Roberts Calls For Travel Restrictions From West Africa

Roberts Calls For Travel Restrictions From West Africa

Senator says he lacks confidence in Obama administration; public health officials say restrictions could do more harm than good.

U.S. Sen. Pat Roberts thinks that the country needs to immediately shut down flights into the U.S. from west African countries where the Ebola crisis is raging out of control.

"I have no confidence in how the Obama Administration is managing the Ebola crisis, and neither do the people of Kansas," Roberts said. "We are facing a potential national health emergency that could overwhelm our health care system, threaten the economy, and place national security at risk if not handled properly."

Experts have said stopping the spread of Ebola is the only way to control the outbreak, and are calling for more help from around the world in containing the crisis in western Africa.

Public health officials have said that travel restrictions could actually make the chances of disease spread worse because it would drive people desperate to leave infested areas underground and make it more difficult to track their travel path.

Stopping the spread of Ebola is the only way to control the outbreak, experts have said, and they are calling for more help from around the world in containing the crisis in western Africa. Ultimately, all officials agree, the best way to stop the potential pandemic is to get it under control in the area where it started.
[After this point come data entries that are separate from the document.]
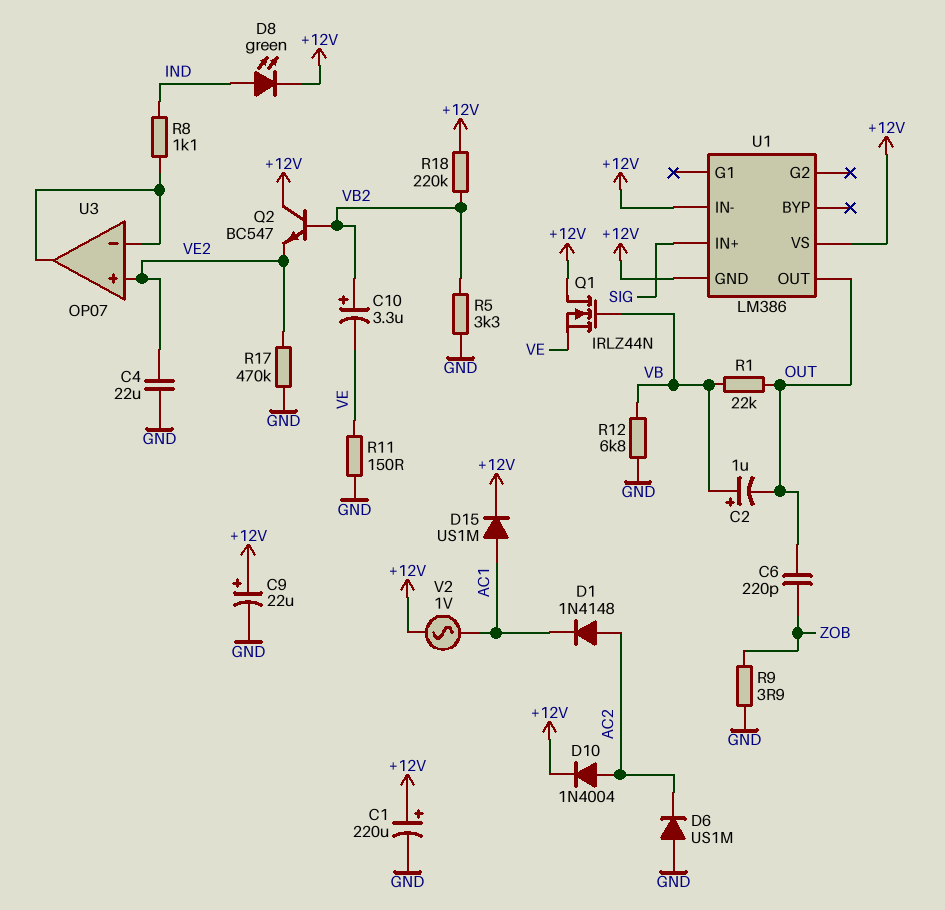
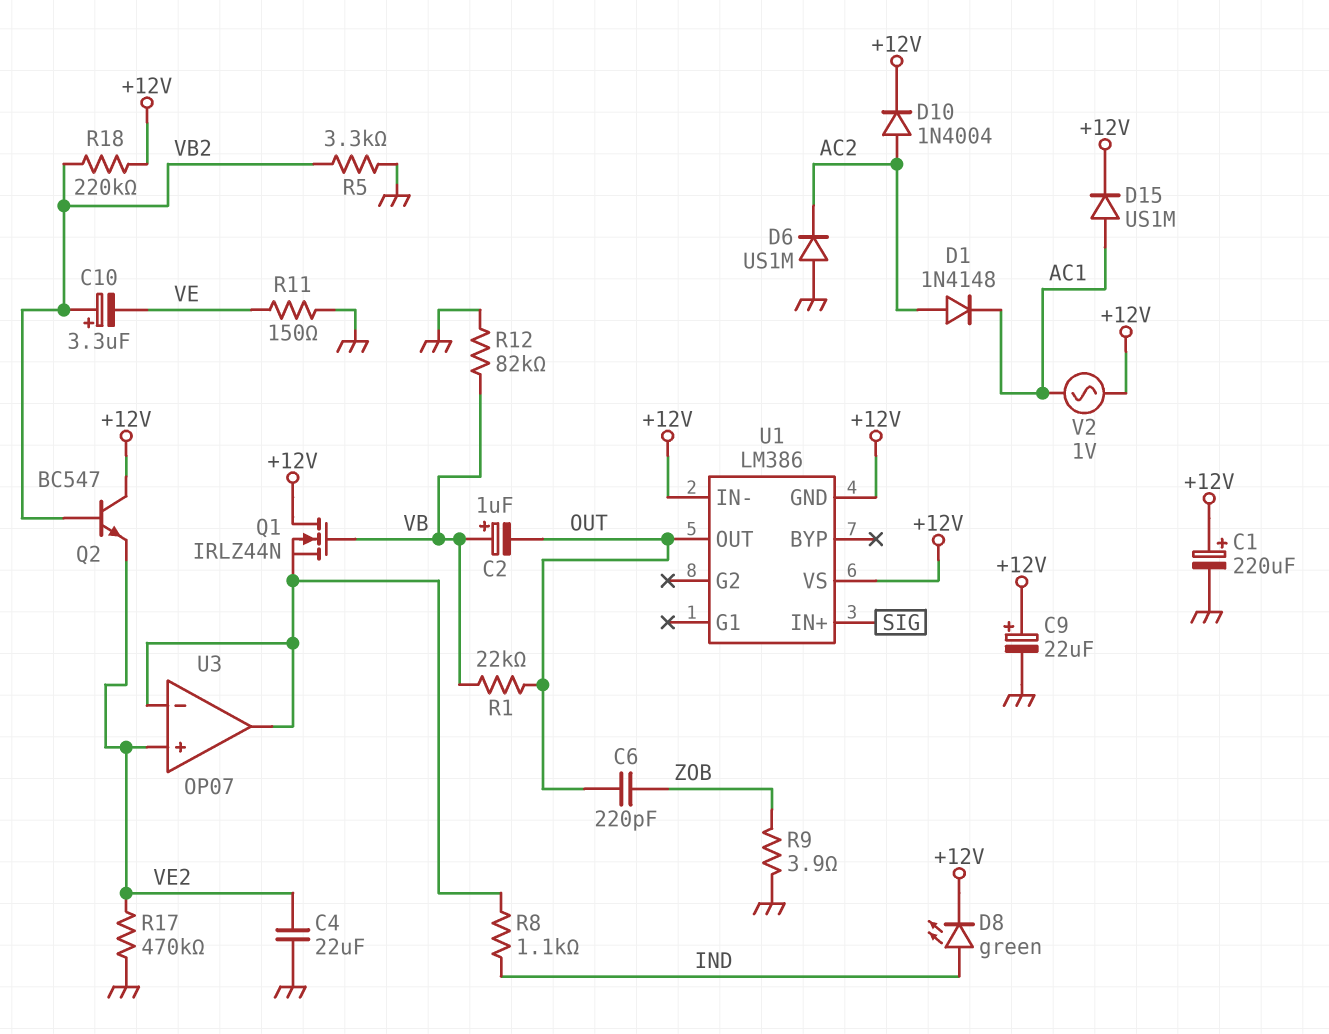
Q1: NMOS IRLZ44N (G VB, D +12V, S VE) -> NMOS IRLZ44N (G VB, D +12V, S U3/in-)
R12: 6.8k (GND, VB) -> 82k (GND, VB)

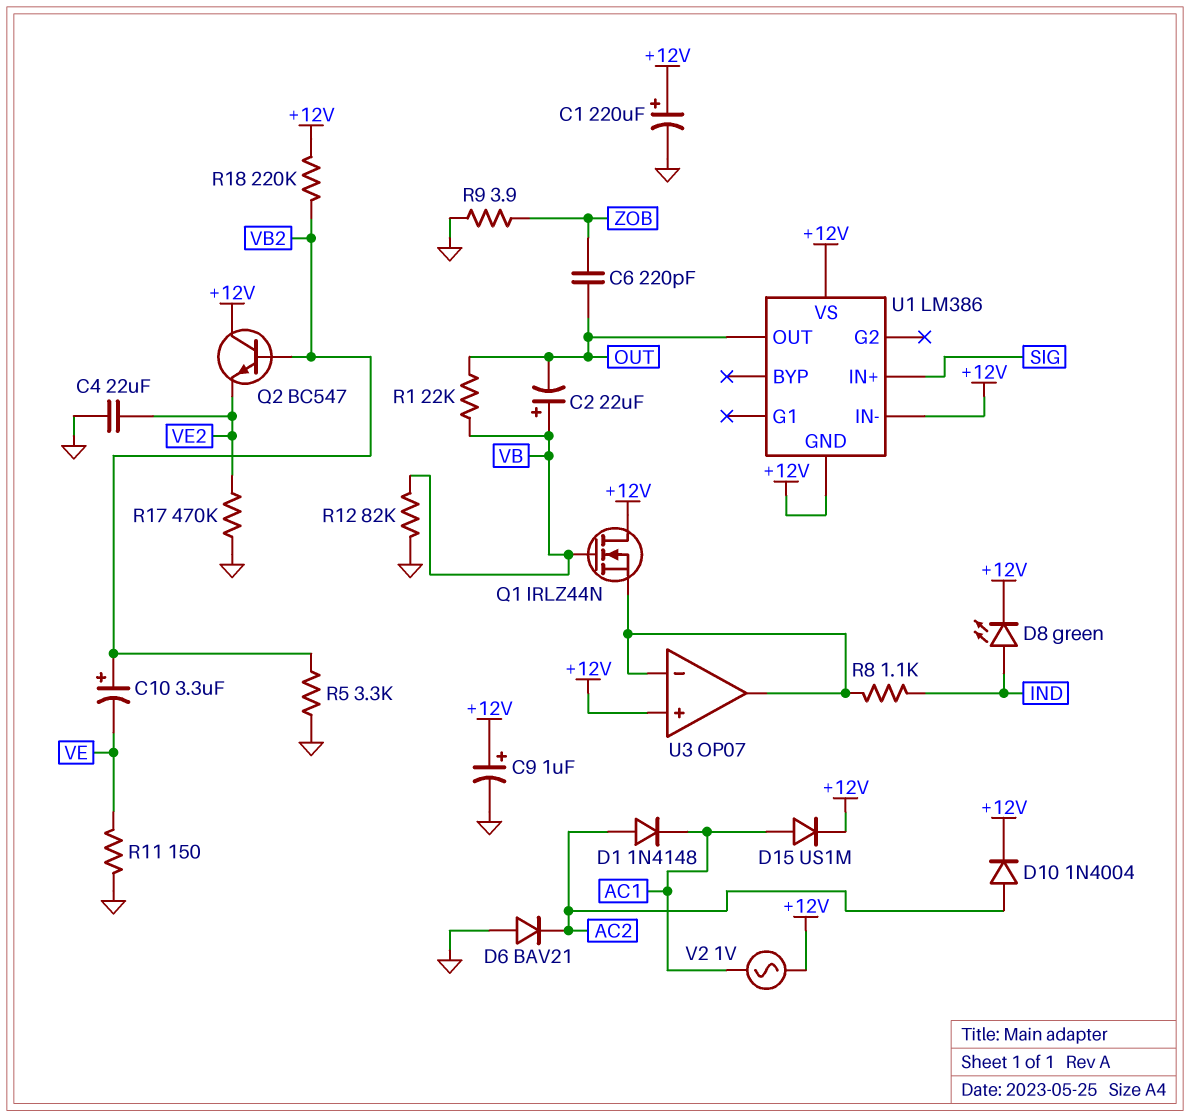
C2: 1uF (plus VB, minus OUT) -> 22uF (plus VB, minus OUT)
C9: 22uF (plus +12V, minus GND) -> 1uF (plus +12V, minus GND)
D6: diode US1M (A GND, K AC2) -> diode BAV21 (A GND, K AC2)
U3 pin in+: VE2 -> +12V

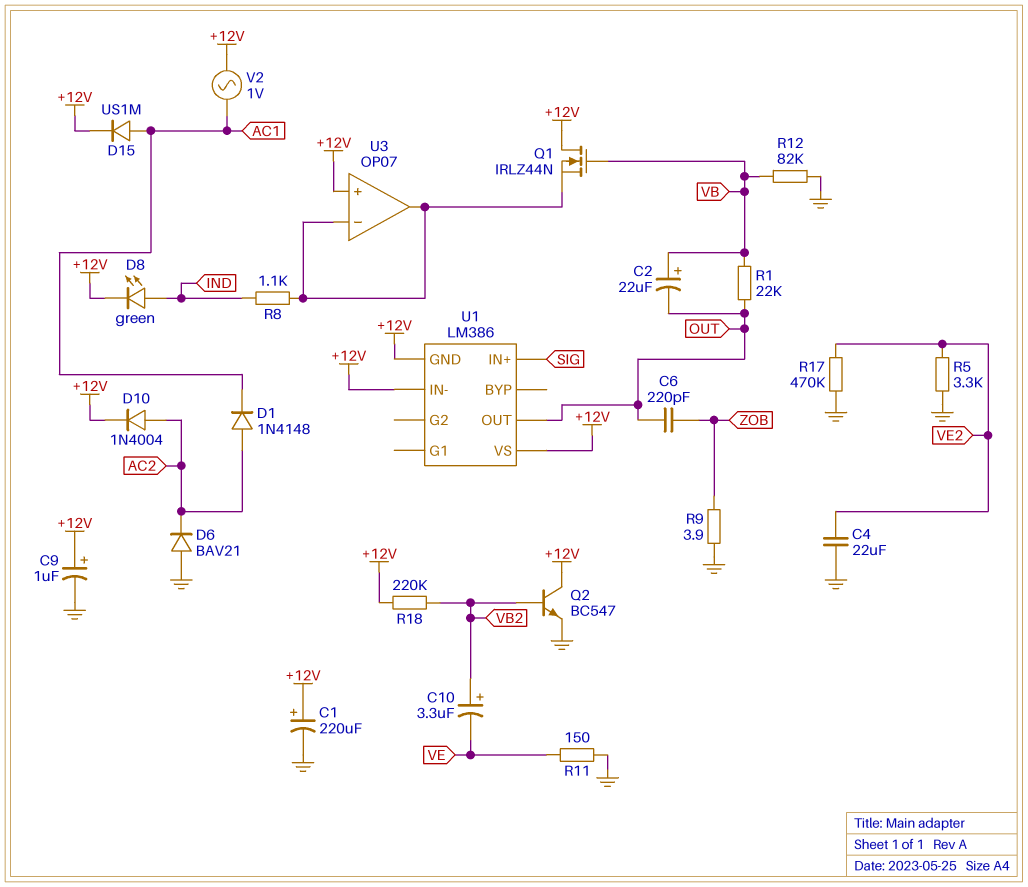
Q2: NPN BC547 (B VB2, C +12V, E VE2) -> NPN BC547 (B VB2, C +12V, E GND)
R5: 3.3k (GND, VB2) -> 3.3k (GND, VE2)

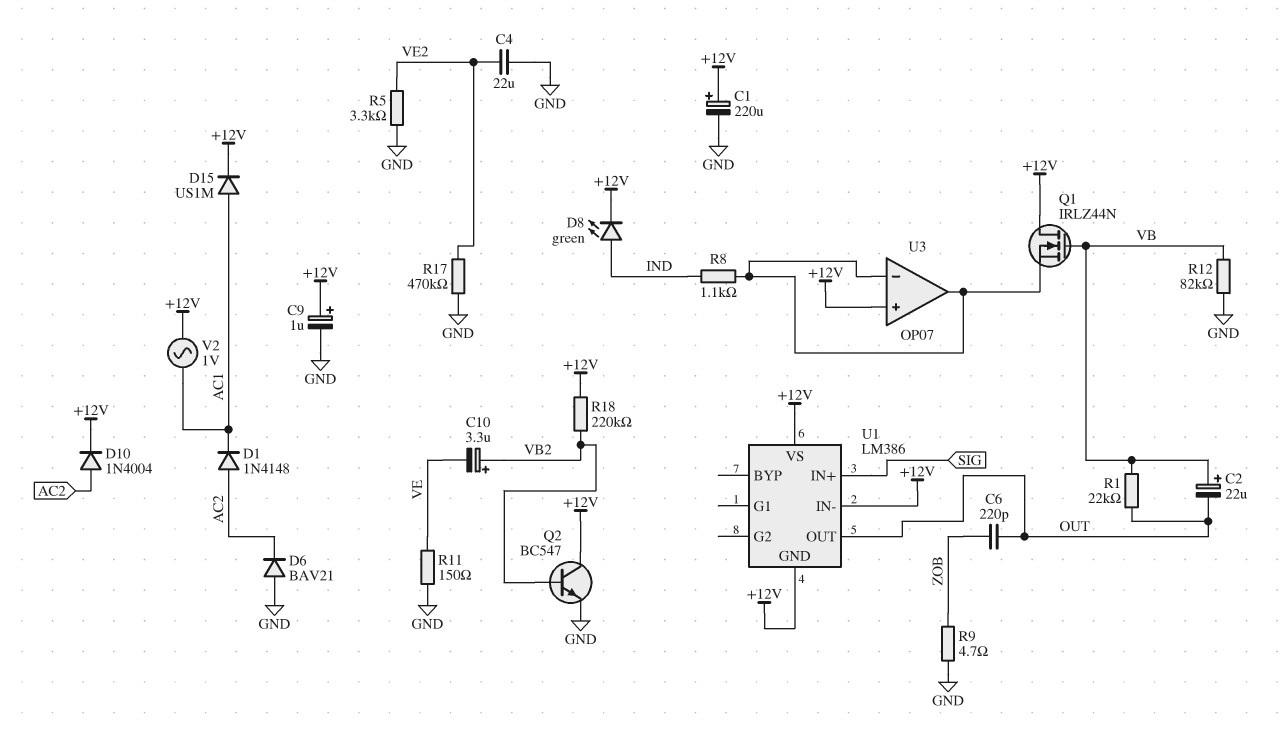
R9: 3.9 (GND, ZOB) -> 4.7 (GND, ZOB)

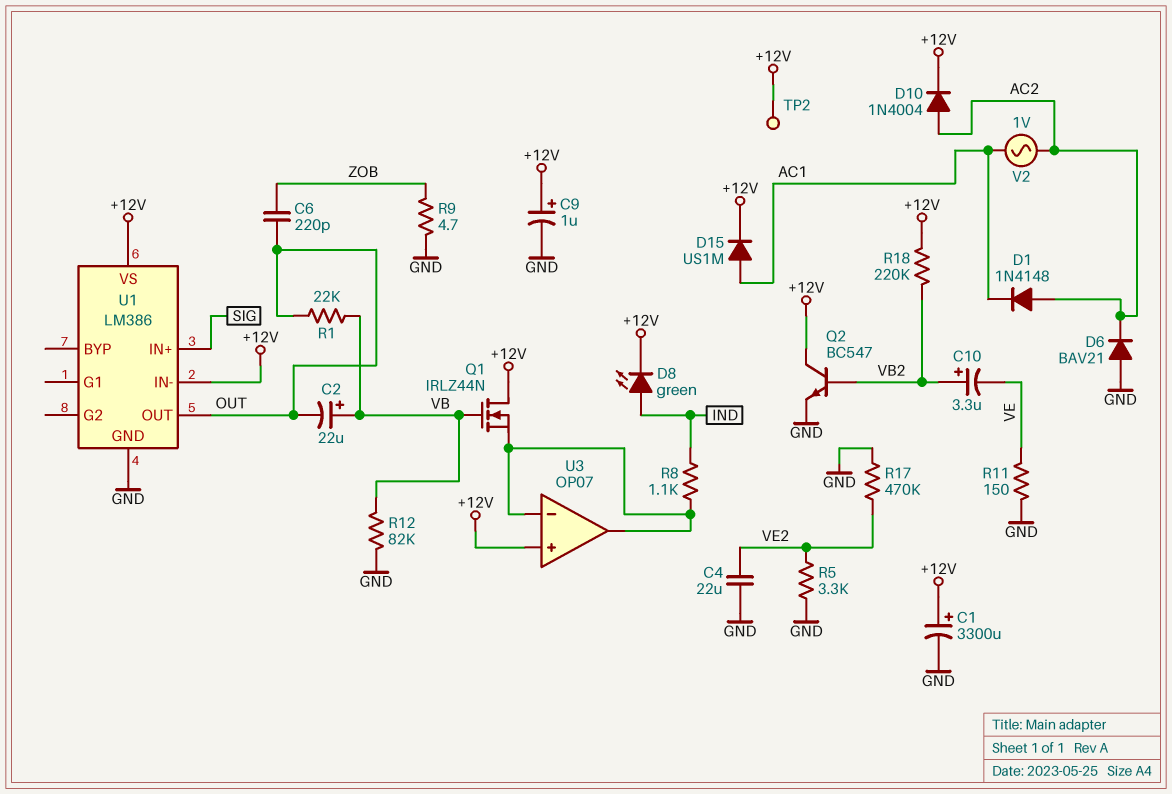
C1: 220uF (plus +12V, minus GND) -> 3300uF (plus +12V, minus GND)
TP2: none -> test point (+12V)
U1 pin GND: +12V -> GND
V2: AC 1V (+12V, AC1) -> AC 1V (AC1, AC2)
Robert is advocating that all individuals attempting to enter the United States who have traveled to the affected area within the last 30 days must quarantine outside the country.

Sen. Roberts said there are now more than 8,000 cases of Ebola spreading through West Africa and more than 4,000 deaths. He said the effort to contain the virus needs to remain in Africa and not on the borders of the U.S. or in American airports.

Roberts says he believes the country needs to shut down air traffic between any Ebola-infected regions and the U.S. even if that means that U.S. aid workers or humanitarian volunteers can't come home.